Main Question or Discussion Point

how do i find the independent of x in (6x^(2)-3/x)^6

I know that the formula nCr a^(n-r) b^r

i have got an answer of n = 6 and r = 4 i just wanna make sure that im correct and i would like someone to give me a hand~ :)

I don't think people (including myself) understand what you mean by finding "the independent of x".

HallsofIvy
Homework Helper
Do you mean possibly the "constant term" (which is "independent of x") when you expand the polynomial? If so, then yes, r= 4 is correct. However, in future, it would be good to show how you got your answer so (just in case you are wrong!) we could indicate where you went wrong.

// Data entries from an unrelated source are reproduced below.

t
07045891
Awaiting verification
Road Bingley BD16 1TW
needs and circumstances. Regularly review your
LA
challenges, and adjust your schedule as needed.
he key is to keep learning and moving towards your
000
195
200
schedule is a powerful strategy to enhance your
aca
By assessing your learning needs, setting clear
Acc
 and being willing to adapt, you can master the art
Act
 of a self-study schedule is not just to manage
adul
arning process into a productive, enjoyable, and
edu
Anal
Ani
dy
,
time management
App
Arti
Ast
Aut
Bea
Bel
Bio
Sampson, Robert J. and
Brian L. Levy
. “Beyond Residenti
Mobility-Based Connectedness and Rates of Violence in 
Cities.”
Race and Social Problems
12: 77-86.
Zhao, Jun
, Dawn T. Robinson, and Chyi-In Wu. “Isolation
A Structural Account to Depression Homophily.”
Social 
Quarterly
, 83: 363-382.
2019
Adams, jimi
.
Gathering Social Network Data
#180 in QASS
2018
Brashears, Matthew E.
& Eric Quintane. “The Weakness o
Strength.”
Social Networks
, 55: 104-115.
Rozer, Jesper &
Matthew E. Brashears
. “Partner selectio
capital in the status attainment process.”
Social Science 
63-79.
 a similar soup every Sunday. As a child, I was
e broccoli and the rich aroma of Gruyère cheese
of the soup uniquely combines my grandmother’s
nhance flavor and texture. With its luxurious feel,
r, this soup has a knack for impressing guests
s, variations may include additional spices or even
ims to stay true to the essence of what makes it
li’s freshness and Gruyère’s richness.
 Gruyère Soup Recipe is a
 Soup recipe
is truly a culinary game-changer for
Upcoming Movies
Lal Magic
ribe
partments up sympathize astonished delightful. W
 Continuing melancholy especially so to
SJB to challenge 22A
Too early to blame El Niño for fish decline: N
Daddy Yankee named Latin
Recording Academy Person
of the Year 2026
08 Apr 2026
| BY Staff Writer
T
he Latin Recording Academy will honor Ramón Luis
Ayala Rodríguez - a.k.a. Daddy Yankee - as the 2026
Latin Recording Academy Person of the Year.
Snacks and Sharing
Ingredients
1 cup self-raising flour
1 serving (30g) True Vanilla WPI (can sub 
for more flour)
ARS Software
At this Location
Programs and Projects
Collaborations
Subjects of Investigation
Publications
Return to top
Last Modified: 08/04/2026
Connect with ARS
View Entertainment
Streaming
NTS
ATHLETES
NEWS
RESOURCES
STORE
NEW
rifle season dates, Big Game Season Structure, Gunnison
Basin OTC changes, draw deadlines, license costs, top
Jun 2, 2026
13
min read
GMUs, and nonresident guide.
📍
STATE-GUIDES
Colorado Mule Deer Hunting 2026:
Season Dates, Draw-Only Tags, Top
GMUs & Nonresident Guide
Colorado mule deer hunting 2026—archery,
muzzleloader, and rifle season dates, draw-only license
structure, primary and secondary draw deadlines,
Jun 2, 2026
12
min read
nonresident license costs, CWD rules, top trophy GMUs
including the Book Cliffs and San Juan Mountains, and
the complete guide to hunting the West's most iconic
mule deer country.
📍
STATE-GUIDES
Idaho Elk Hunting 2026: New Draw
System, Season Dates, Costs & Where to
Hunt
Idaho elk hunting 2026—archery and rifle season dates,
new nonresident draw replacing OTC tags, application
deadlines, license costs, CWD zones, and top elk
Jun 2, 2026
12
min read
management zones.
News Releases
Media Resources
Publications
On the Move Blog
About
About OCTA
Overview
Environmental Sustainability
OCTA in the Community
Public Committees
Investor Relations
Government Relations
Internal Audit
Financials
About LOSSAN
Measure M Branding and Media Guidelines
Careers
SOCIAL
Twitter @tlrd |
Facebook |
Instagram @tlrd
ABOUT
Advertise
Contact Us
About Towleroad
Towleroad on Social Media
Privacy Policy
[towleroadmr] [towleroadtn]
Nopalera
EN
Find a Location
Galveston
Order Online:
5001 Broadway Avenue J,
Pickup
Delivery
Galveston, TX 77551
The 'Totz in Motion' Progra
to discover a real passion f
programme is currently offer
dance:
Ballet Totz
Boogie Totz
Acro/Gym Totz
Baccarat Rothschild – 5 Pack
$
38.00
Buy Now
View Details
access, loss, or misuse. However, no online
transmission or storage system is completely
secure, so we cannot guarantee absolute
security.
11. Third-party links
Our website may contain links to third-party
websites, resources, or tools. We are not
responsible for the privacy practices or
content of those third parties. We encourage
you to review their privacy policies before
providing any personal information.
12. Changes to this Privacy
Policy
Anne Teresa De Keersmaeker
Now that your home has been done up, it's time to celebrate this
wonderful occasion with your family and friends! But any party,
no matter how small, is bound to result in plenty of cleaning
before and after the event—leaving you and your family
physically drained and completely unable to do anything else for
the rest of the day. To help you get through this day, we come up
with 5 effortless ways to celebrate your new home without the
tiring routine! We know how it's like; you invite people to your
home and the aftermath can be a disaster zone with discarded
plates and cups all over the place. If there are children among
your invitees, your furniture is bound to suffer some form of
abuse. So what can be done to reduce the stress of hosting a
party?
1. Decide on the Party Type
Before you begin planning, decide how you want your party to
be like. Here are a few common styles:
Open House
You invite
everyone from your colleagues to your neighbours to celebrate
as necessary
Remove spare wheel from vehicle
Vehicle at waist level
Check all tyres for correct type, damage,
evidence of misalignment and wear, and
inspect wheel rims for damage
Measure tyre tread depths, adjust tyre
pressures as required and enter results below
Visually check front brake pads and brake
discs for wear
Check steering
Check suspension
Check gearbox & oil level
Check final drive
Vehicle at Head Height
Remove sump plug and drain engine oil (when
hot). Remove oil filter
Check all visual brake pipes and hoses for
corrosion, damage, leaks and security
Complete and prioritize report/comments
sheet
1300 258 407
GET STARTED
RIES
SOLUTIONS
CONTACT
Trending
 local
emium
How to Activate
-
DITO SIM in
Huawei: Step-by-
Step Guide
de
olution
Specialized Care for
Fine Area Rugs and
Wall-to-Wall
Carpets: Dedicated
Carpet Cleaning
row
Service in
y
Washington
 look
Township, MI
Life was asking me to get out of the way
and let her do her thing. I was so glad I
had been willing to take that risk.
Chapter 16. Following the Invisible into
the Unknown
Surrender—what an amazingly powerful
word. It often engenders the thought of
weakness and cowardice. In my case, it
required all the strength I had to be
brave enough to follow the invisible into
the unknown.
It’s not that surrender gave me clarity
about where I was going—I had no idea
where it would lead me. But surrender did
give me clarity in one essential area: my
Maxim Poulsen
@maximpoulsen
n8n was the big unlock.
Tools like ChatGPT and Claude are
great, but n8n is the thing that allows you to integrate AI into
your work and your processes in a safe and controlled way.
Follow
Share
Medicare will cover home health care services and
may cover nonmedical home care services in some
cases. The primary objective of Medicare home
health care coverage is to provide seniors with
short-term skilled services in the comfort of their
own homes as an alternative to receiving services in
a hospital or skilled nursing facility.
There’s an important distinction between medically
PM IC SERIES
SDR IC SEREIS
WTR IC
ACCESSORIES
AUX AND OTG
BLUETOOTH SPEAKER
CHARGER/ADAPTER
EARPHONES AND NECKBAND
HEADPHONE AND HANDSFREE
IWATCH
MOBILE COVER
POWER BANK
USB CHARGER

I believe the sought expression is "coefficient". As in: Find the coefficient of x in the expansion of the expression $(6x^2-\frac{3}{x})^6$.

Obviously n = 6 here. In this case one would need to find what value of r results in $a^r b^{(n-r)}$ being a multiple of x (here $a=6x^2,b=-\frac{3}{x}$.

--Elucidus

I don't think people (including myself) understand what you mean by finding "the independent of x".
independent of x simply means that x^0 and yes I am trying to find the co-efficient there

heres are my working out.
independent of x in (6x^(2)-3/x)^6

1. (6^(6-r) x^(12-2r) ((-3^(r))/x^(r))

2. x^(12-2r)/x^(r) = x^(0)

3. x^(12-3r)=x^(0)

4. 12-3r=0

5. r = 4

independent of x simply means that x^0 and yes I am trying to find the co-efficient there

heres are my working out.
independent of x in (6x^(2)-3/x)^6

1. (6^(6-r) x^(12-2r) ((-3^(r))/x^(r))

2. x^(12-2r)/x^(r) = x^(0)

3. x^(12-3r)=x^(0)

4. 12-3r=0

5. r = 4
Ah, I see. This is a term I was unfamiliar with, but I understand now. Your work seems correct so far. If r = 4, what would the independent coefficient (constant term) be?

--Elucidus

thx for the help :)

exams finally over